Exercise objective: Copy the data below line for line without changing anything, and leave all pictures out of your copy.

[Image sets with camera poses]
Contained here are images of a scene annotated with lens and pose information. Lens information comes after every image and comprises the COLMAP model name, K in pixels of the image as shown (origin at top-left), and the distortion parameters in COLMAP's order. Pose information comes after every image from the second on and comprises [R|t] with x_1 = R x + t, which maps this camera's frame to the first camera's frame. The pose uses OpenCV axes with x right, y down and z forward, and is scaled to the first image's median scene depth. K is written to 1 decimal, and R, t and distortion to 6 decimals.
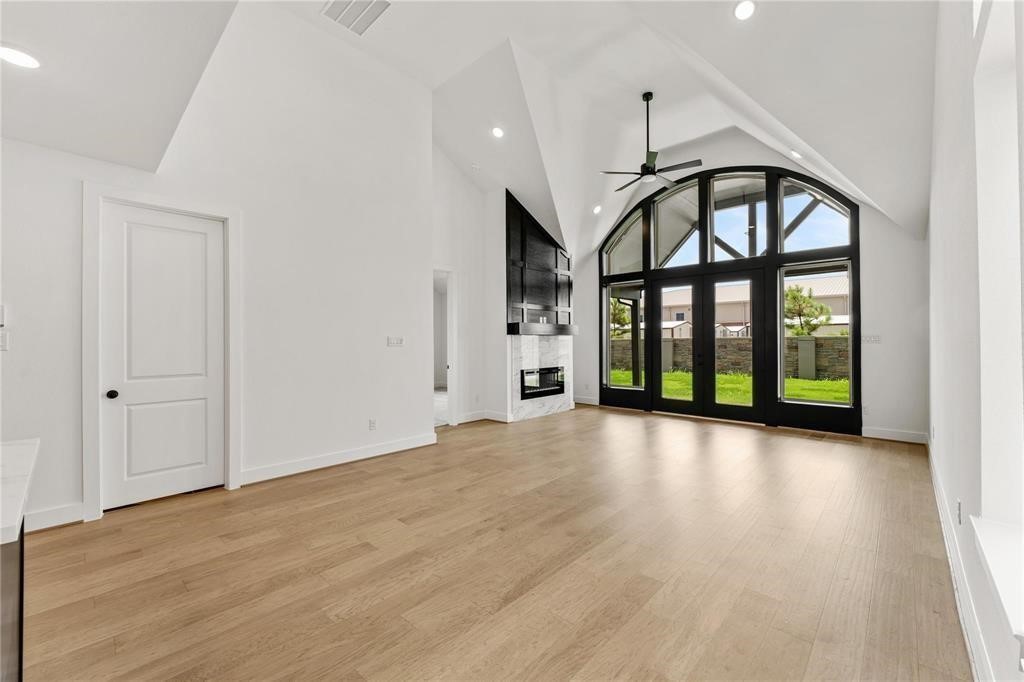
lens RADIAL K [[412.4, 0, 504.5], [0, 412.4, 339.5], [0, 0, 1]] dist [0.001608, 0.001229]
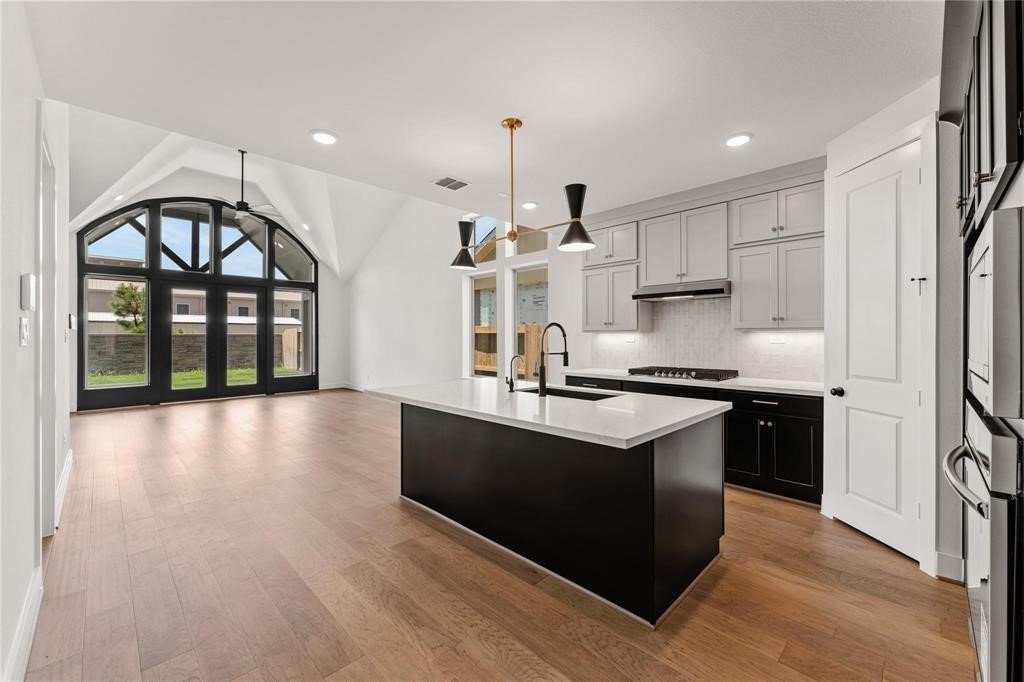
lens RADIAL K [[412.4, 0, 514.3], [0, 412.4, 334.7], [0, 0, 1]] dist [0.001608, 0.001229]
pose [[0.022354, 0.009221, 0.999708, -0.780598], [-0.002094, 0.999956, -0.009176, 0.005995], [-0.999748, -0.001888, 0.022372, 0.086161]]
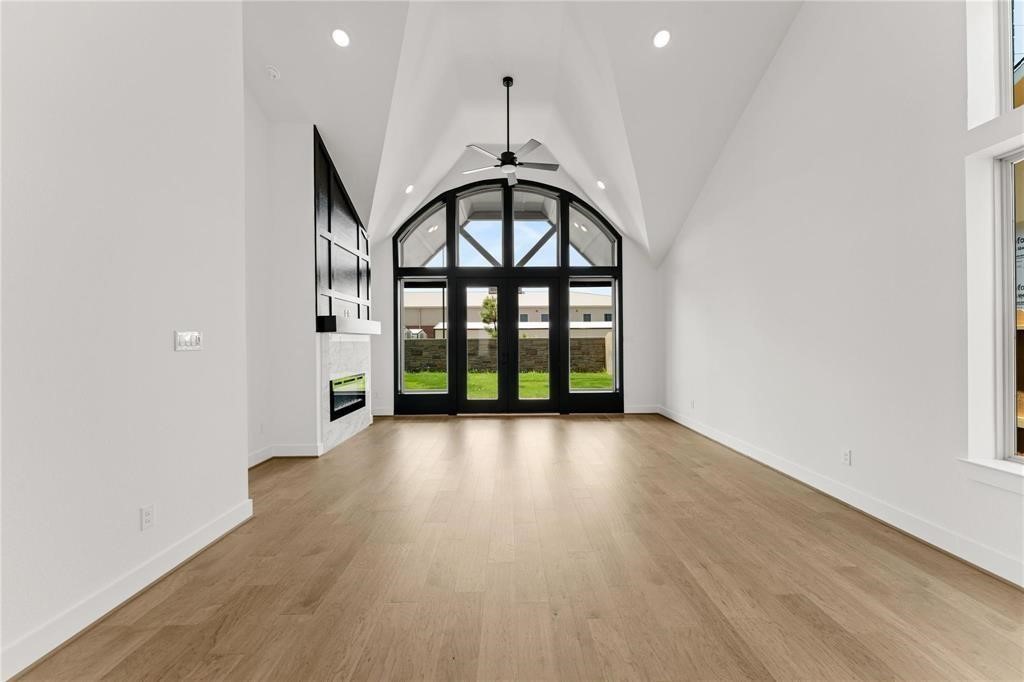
lens RADIAL K [[412.4, 0, 512.3], [0, 412.4, 338.9], [0, 0, 1]] dist [0.001608, 0.001229]
pose [[0.713935, 0.003954, 0.700201, -0.253219], [0.000267, 0.999982, -0.005919, 0.004026], [-0.700212, 0.004413, 0.713921, 0.265251]]
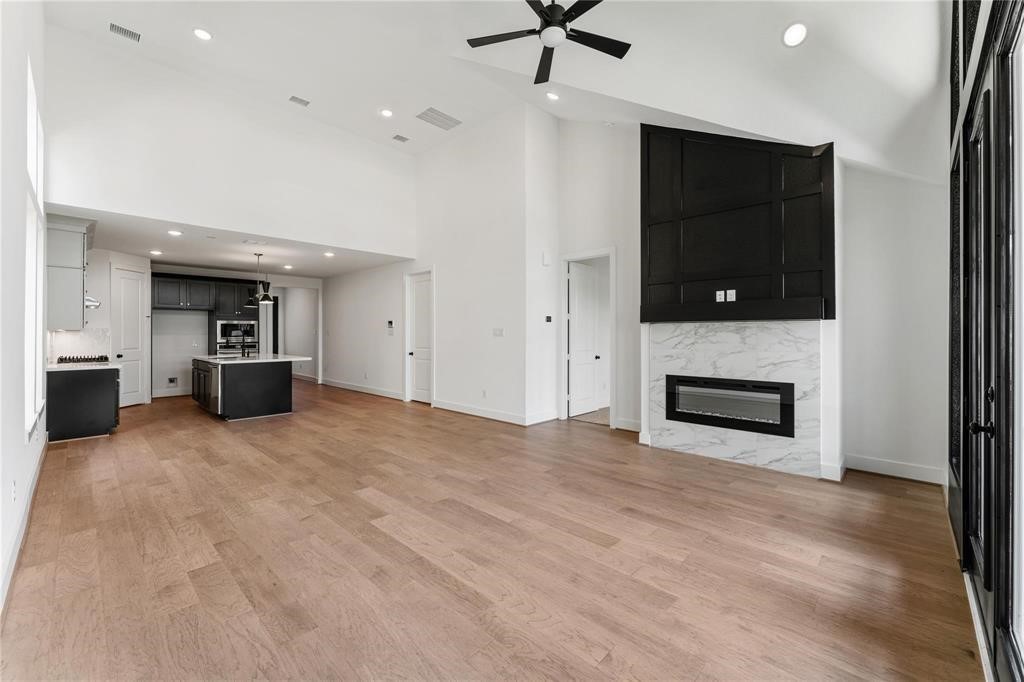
lens RADIAL K [[412.4, 0, 514.8], [0, 412.4, 328.1], [0, 0, 1]] dist [0.001608, 0.001229]
pose [[0.008800, -0.007844, -0.999931, 0.745291], [0.007113, 0.999944, -0.007782, 0.001525], [0.999936, -0.007044, 0.008856, 0.779140]]
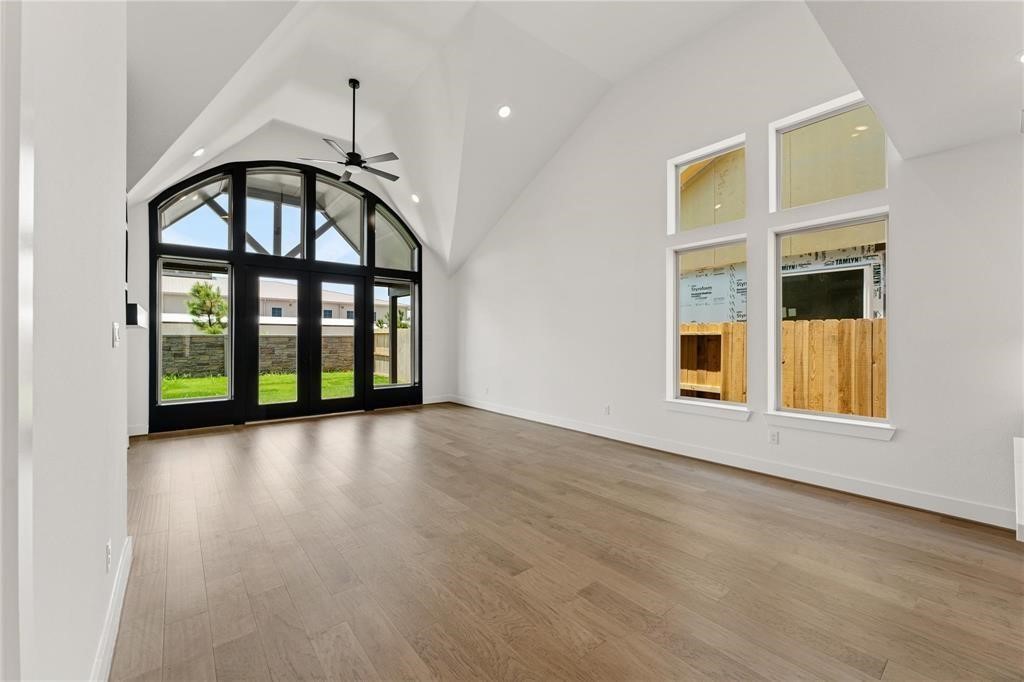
lens RADIAL K [[412.4, 0, 515.1], [0, 412.4, 339.7], [0, 0, 1]] dist [0.001608, 0.001229]
pose [[0.120588, 0.003306, 0.992697, -0.461900], [-0.006625, 0.999975, -0.002526, 0.005131], [-0.992681, -0.006272, 0.120606, 0.420434]]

Reply to the exercise:
Contained here are images of a scene annotated with lens and pose information. Lens information comes after every image and comprises the COLMAP model name, K in pixels of the image as shown (origin at top-left), and the distortion parameters in COLMAP's order. Pose information comes after every image from the second on and comprises [R|t] with x_1 = R x + t, which maps this camera's frame to the first camera's frame. The pose uses OpenCV axes with x right, y down and z forward, and is scaled to the first image's median scene depth. K is written to 1 decimal, and R, t and distortion to 6 decimals.
lens RADIAL K [[412.4, 0, 504.5], [0, 412.4, 339.5], [0, 0, 1]] dist [0.001608, 0.001229]
lens RADIAL K [[412.4, 0, 514.3], [0, 412.4, 334.7], [0, 0, 1]] dist [0.001608, 0.001229]
pose [[0.022354, 0.009221, 0.999708, -0.780598], [-0.002094, 0.999956, -0.009176, 0.005995], [-0.999748, -0.001888, 0.022372, 0.086161]]
lens RADIAL K [[412.4, 0, 512.3], [0, 412.4, 338.9], [0, 0, 1]] dist [0.001608, 0.001229]
pose [[0.713935, 0.003954, 0.700201, -0.253219], [0.000267, 0.999982, -0.005919, 0.004026], [-0.700212, 0.004413, 0.713921, 0.265251]]
lens RADIAL K [[412.4, 0, 514.8], [0, 412.4, 328.1], [0, 0, 1]] dist [0.001608, 0.001229]
pose [[0.008800, -0.007844, -0.999931, 0.745291], [0.007113, 0.999944, -0.007782, 0.001525], [0.999936, -0.007044, 0.008856, 0.779140]]
lens RADIAL K [[412.4, 0, 515.1], [0, 412.4, 339.7], [0, 0, 1]] dist [0.001608, 0.001229]
pose [[0.120588, 0.003306, 0.992697, -0.461900], [-0.006625, 0.999975, -0.002526, 0.005131], [-0.992681, -0.006272, 0.120606, 0.420434]]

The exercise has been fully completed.